Items listed in a dataset:
## start

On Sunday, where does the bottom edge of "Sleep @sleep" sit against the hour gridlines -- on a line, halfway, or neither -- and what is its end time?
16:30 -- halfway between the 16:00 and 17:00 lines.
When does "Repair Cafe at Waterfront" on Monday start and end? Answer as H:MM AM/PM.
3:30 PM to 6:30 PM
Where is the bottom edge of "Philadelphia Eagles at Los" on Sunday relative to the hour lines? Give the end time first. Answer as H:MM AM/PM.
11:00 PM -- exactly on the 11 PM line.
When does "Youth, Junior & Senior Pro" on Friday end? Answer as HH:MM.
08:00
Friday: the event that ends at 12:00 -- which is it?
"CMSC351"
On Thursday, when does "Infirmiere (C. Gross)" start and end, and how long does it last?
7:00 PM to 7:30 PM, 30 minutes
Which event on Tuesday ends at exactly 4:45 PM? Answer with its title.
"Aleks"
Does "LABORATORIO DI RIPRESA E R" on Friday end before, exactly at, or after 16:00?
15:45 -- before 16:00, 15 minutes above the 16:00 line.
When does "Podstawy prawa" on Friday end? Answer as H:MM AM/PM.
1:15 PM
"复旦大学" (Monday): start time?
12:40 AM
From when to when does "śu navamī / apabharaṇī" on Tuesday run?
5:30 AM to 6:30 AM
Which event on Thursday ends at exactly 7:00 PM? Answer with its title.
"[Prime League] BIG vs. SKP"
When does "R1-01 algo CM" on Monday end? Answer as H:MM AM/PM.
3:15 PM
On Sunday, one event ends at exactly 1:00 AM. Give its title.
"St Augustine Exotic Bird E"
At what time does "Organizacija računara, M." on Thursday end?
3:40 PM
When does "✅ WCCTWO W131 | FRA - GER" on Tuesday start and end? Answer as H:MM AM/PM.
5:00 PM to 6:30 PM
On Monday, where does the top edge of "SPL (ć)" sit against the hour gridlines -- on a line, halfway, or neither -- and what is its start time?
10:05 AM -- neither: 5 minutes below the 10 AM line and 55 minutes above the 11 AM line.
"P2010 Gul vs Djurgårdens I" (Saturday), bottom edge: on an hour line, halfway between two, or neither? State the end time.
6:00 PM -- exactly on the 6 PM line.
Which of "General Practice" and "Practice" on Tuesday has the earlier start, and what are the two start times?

## end

**AIM:**
Count the lines in the entries above that contain the string "halfway", and give only the number.

**SOLUTION FOR THIS EXERCISE:**
4